Instant Pot Maker Says It Will Gauge Sale Offers in Chapter 11

Instant Brands Inc., the maker of Instant Pot and Pyrex kitchenware, will solicit offers to sell the business in bankruptcy while considering alternative transactions to restructure more than $500 million in debt on its balance sheet, a company lawyer said late Tuesday.

(Bloomberg) — Instant Brands Inc., the maker of Instant Pot and Pyrex kitchenware, will solicit offers to sell the business in bankruptcy while considering alternative transactions to restructure more than $500 million in debt on its balance sheet, a company lawyer said late Tuesday.

Instant Brands lawyer Brian Resnick said during a virtual court hearing that company advisers will explore both options as the company tries to figure out how to get out of Chapter 11. The company, which is owned by private equity firm Cornell Capital, could use Chapter 11 to restructure its balance sheet if it can find an investor to fund a Chapter 11 plan; a buyer could purchase Instant Brands’ assets or lenders could takeover the business in exchange for debt relief, Resnick said.

“All those options are on the table,” he said.

Instant Brands wants parties to submit indications of interest by July 27 and is targeting an Aug. 23 bid deadline, according to a slide show company lawyers played during Tuesday’s hearing. In the meantime, Instant Brands will continue operating its business as normal, Resnick said.

The company already cleared an initial hurdle in its Chapter 11: It won court approval for a roughly $133 million Chapter 11 financing to fund the business and keep its factory’s running during bankruptcy. The structure is “somewhat unusual,” Instant Brands lawyer David Schiff said, necessitated by a complex debt deal the business used to raise new money early this year.

Instant Brands performed a so-called drop-down transaction in January in which the company transferred to two new subsidiaries its manufacturing facilities in New York and Pennsylvania, equipment and other property. The move allowed the company to get more liquidity but trading prices for its debt fell. Beginning in the second quarter, Instant Brands vendors and suppliers shortened payment terms which further stressed the business, the company said in a court filing.

Instant Brands joins a handful of other companies that executed similar transactions before ultimately ending up in Chapter 11, including Serta Simmons Bedding and aerospace supplier Incora.

Schiff said Tuesday that Instant Brands’ lenders would only provide Chapter 11 financing if they know “they have a clear first lien with no possibilities of obligations springing back that could come ahead of them.” The company said it was in desperate need of funding to continue operating the business in bankruptcy.

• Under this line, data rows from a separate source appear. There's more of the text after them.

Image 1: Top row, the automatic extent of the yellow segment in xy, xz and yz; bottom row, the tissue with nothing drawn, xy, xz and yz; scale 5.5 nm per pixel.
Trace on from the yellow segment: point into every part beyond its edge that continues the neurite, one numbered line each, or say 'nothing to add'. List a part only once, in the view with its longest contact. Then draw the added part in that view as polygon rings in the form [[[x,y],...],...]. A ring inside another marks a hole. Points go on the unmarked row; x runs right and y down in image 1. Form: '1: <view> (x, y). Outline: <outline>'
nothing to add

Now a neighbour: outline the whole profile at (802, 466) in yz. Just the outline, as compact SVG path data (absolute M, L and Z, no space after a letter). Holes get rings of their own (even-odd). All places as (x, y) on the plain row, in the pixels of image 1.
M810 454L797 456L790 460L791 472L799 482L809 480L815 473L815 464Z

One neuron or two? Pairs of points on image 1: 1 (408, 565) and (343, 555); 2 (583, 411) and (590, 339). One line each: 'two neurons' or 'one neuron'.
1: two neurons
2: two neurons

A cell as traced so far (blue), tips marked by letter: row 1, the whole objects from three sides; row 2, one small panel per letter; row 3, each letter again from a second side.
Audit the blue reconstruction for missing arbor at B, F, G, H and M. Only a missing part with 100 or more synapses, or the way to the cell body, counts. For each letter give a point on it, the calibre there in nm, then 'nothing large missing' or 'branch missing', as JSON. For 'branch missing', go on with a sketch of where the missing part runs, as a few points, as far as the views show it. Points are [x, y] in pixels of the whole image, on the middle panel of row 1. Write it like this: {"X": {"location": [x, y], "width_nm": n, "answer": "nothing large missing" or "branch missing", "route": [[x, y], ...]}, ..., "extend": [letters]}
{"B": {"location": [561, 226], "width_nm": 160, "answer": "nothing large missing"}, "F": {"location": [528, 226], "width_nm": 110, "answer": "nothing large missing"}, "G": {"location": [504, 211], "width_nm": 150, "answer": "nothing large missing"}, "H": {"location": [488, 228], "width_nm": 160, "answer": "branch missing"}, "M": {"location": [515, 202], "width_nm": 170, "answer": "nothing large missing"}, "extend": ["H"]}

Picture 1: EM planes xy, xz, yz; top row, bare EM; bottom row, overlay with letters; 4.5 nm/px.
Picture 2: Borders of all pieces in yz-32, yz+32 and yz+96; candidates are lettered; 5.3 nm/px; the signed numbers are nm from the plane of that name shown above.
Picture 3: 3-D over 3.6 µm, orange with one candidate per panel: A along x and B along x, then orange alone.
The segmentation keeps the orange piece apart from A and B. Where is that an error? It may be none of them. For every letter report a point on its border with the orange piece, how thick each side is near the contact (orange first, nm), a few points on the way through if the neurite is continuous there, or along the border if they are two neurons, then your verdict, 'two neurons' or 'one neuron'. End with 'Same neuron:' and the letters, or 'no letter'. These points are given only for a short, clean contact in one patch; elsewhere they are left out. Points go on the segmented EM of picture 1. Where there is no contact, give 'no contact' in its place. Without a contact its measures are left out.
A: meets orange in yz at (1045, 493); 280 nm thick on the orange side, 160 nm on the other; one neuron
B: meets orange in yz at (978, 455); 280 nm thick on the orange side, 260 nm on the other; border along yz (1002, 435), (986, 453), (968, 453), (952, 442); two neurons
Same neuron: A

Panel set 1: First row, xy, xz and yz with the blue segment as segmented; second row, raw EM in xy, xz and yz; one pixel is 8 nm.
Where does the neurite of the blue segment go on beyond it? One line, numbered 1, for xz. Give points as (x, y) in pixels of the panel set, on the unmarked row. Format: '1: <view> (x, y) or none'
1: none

Matthew Roose, a lawyer representing a group of Instant Brands lenders, said the Chapter 11 financing addresses the fact that the manufacturing facilities and other assets that were moved to the new subsidiaries were the lenders’ collateral. Company lenders include Pacific Investment Management Company and AGL Credit Management LP, according to a Tuesday court filing.

Judge David R. Jones said he’d give Instant Brands initial approval of the bankruptcy financing, saying he was satisfied the arrangement wasn’t intended to give a particular group of company creditors an unfair edge in the case.

Instant Brands filed Chapter 11 on Monday, blaming the bankruptcy on a confluence of negative events including high interest rates and waning demand for Instant Pots following a boom during the start of the pandemic and desire by more consumers to go out-to-eat when Covid-19 era restrictions eased.